The task → Needed from the entries below: every line that holds the word "index".

Extracted entries →
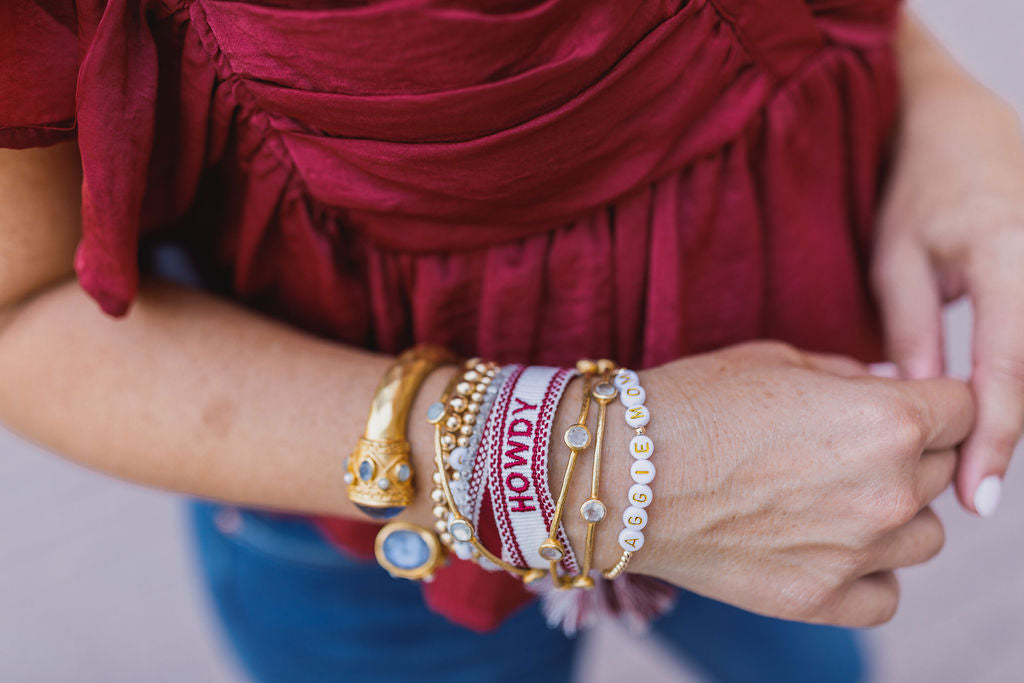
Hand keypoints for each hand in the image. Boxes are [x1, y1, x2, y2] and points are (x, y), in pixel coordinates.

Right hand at [625, 342, 972, 626]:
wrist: (619, 472)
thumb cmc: (694, 401)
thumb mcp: (779, 360)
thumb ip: (856, 376)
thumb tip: (900, 388)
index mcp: (888, 419)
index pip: (964, 408)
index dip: (933, 400)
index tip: (902, 404)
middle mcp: (889, 491)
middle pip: (944, 470)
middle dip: (908, 451)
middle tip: (842, 445)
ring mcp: (858, 552)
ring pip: (925, 535)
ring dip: (894, 513)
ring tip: (834, 496)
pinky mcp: (820, 599)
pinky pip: (887, 594)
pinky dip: (869, 572)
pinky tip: (830, 544)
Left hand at [871, 77, 1023, 515]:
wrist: (963, 129)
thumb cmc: (917, 191)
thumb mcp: (896, 260)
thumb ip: (911, 333)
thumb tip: (920, 407)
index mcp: (1008, 254)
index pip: (1009, 367)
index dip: (995, 438)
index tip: (977, 498)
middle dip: (1010, 435)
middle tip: (969, 489)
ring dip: (1020, 411)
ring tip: (977, 459)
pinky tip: (998, 414)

Response →
index mcp: (888, 419)
index pip: (964, 408)
index dip: (933, 400)
index tip: (902, 404)
index mcp: (1008, 254)
index pip: (1009, 367)
index dip: (995, 438)
index tip: (977, 498)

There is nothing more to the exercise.